It mystifies me why some teachers seem to feel that if you make it possible to understand and pass your classes, you're "structuring too much" or "making it too easy for them."

For example: one month ago, none of my students could fill in the blank in this sentence:
"Clay tablets covered with ____________ writing tell us much about life in ancient Mesopotamia."

If they can now fill in the blank, isn't that a good thing? Isn't that an example of me TEACHING them something?

Yet I can just hear a certain voice in my head, saying that I should use the straight definition of "cuneiform": "A form of writing that uses groups of wedges and lines," because otherwise I'm "making it too easy." Hello? How is that "too easy," just because I'd be surprised if any of them couldn't do it?

It's all part of the "school as hazing" mentality that I have come to loathe so much...

To me, the whole goal of teaching is that the final test should be easy for those who have paid attention and done their homework--easy, easy, easy.

It should be something they could not have done before the unit, that they can now do after the unit.

Isn't that teaching and learning, in a nutshell? I don't believe in trick questions, I don't believe in pulling questions out of a footnote or sidebar or caption if we haven't talked about that item in class and on homework. What is the point, if not to feel smug and superior, and make the students feel like they'll never be good enough? Shouldn't they feel rewarded and victorious after a test?

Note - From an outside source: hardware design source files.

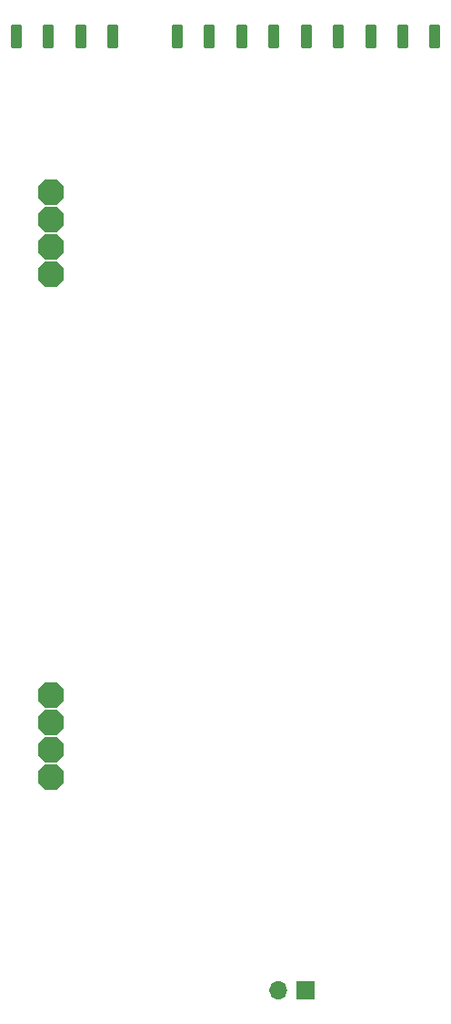
<source format=gbr>
%TF.GenerationSoftware,KiCad,Pcbnew,(6.0.1)*%
%TF.CreationDate,2022-01-31T09:22:11+01:00*%
%TF.ProjectId,GRIPPER_TWO_ADVANCED_CONECTION_BOARD,47524950-5045-4525-9f54-574f5f414456,rev?*%
%TF.SameCoordinates,Original*%
%TF.FileFunction,Soldermask,Bot*%
%TF.FilePolarity,Negative*%
%FSLAX46Y46*%
G04 Gerber Fmt 4.6, Leading zero omitted, Abs format (unit mm)*
G04 Created by KiCad (PCBNEW (6.0.1)) date 2022-01-31 09:22:11*
%MOMM*%
%LPD*%
G01*
G04 APERTURE LIST*
G04 Aperture macros list*
%AMRoundRect*
0 Rectangle with rounded corners*
0 $1 Rounding radius*
0 $2 $3 $4 $5 $6 $7 $8 $9 X,Y pos of 4 corners*
0 Add a 4 corners polygon primitive as box body*
4,1,4,$2,$3,$4,$5,$6,$7,$8,$9,$2,$3,0*
0 Add four circle primitives for the rounded corners*
1,1,$1+$1,$2,$3*
1,1,$1+$1,$4,$5*
1,1,$1+$1,$6,$7*
1,1,$1+$1,$8,$9*
0 Add four rect primitives between the rounded corners*
20,1,$1+$1,$2,$3,$4,$5,0*
20,1,$1+$1,$4,$5,$6,$7,0*
20,1,$1+$1,$6,$7,$8,$9,0*
20,1,$1+$1,$8,$9,$2,$3,0*%
%AMFreePoly0*
4,1,25,0.599469,1.161696,0.611592,1.151342,1.151342,0.611592,1.179849,0.555644,1.181100,0.539750,1.181100,-0.539750,1.161696,-0.599469,1.151342,-0.611592,0.611592,-1.151342,0.555644,-1.179849,0.539750,-1.181100,-0.539750,-1.181100,-0.599469,-1.161696,-0.611592,-1.151342,-1.151342,-0.611592,-1.179849,-0.555644,-1.181100,-0.539750,-1.181100,0.539750,-1.161696,0.599469,-1.151342,0.611592,
-0.611592,1.151342,-0.555644,1.179849,-0.539750,1.181100,0.539750,1.181100,0.599469,1.161696,0.599469,1.161696,$1*%
G04 Aperture macros list end*
%ADD10RoundRect,0.101600X-0.400000X-1.000000X0.400000X-1.000000X0.400000X1.000000X-0.400000X1.000000X0*%
%ADD11R,1.700000X1.700000*%
%ADD12O,1.700000X1.700000*%
%ADD13FreePoly0,0.000000*%
G04 APERTURE END LIST*
D10*
%TO.C,MOTOR_2*%
X151300000Y-60300000D03*
%TD*%
D11*
%TO.C,J1*%
X169275000Y-149000000D03*
D12*
X166735000Y-149000000D03*
%TD*%
D13*
%TO.C,LSP16*%
X145502000Y-126659900D03*
%TD*%
D10*
%TO.C,12V1*%
X172300000Y-60300000D03*
%TD*%
%TO.C,RS485+1*%
X157300000Y-60300000D03*
%TD*%
%TO.C,MOTOR_1*%
X148300000Y-60300000D03*
%TD*%
%TO.C,RS485-1*%
X160300000Y-60300000D03*
%TD*%
D13*
%TO.C,LSP15*%
X145502000Y-82463900D03*
%TD*%
%TO.C,LSP10*%
X145502000Y-77383900D03*
%TD*%
D10*
%TO.C,RX1*%
X181300000Y-60300000D03*
%TD*%
D13*
%TO.C,LSP14*%
X145502000Y-124119900D03*
%TD*%
%TO.C,LSP13*%
X145502000Y-121579900D03*
%TD*%
%TO.C,LSP11*%
X145502000Y-129199900D03*
%TD*%
D10*
%TO.C,CAN_L1*%
X163300000Y-60300000D03*
%TD*%
%TO.C,PGND1*%
X145300000Y-60300000D03*
%TD*%
%TO.C,CAN_H1*%
X166300000Y-60300000D03*
%TD*%
D13*
%TO.C,LSP12*%
X145502000Y-79923900D03*
%TD*%
D10*
%TO.C,12V_GND1*%
X169300000Y-60300000D03*
%TD*%
%TO.C,TX1*%
X178300000Y-60300000D03*
%TD*%
%TO.C,24V1*%
X142300000Y-60300000D03*
%TD*%
D13*
%TO.C,LSP9*%
X145502000Y-74843900D03*
%TD*%
D10*
%TO.C,SAFETY1*%
X175300000Y-60300000D03*
%TD*%
M02*

</source>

And yes, I'm currently writing a final exam on the Fertile Crescent, my last activity in student teaching. Woo-hoo! God, I hate this.

2 Comments:

At 8:47 PM, Blogger Ang said...

THANK YOU for posting this, V. I couldn't agree more.

I've been criticized for making assignments and test questions that are "too easy," that a certain percent of students "need" to get this grade or that. (This is at the college level; I don't know how it is at other levels.) And I always think to myself, "but if they *all* write well, then what? If they can all answer the essay questions with thoughtfulness, isn't that what we're looking for?" Um, no. We're looking for a distribution.

I hate that shit.

At least now I have my own class, so I can get rid of distributions and "standard normal curves" forever. Yay!

 
At 12:47 PM, Blogger birdfarm said...

Hey Ang, I don't think I ever saw this, but thanks for your support. I have thought about this a lot and I think that one of my questions in an interview (if I have the balls to ask it!) would be "If I do my job right every student should get an A. Now, I haven't mastered that yet (self-effacing laugh), but if that should ever occur, I would want them to have the grades they've earned. Does the school have a policy that would prevent me from submitting A's for every student in a class?"

Theoretically the job search is about finding a good match, so maybe that would be a good question. I'm afraid I'd probably be looked at like a Martian from outer space if I said something like that, though!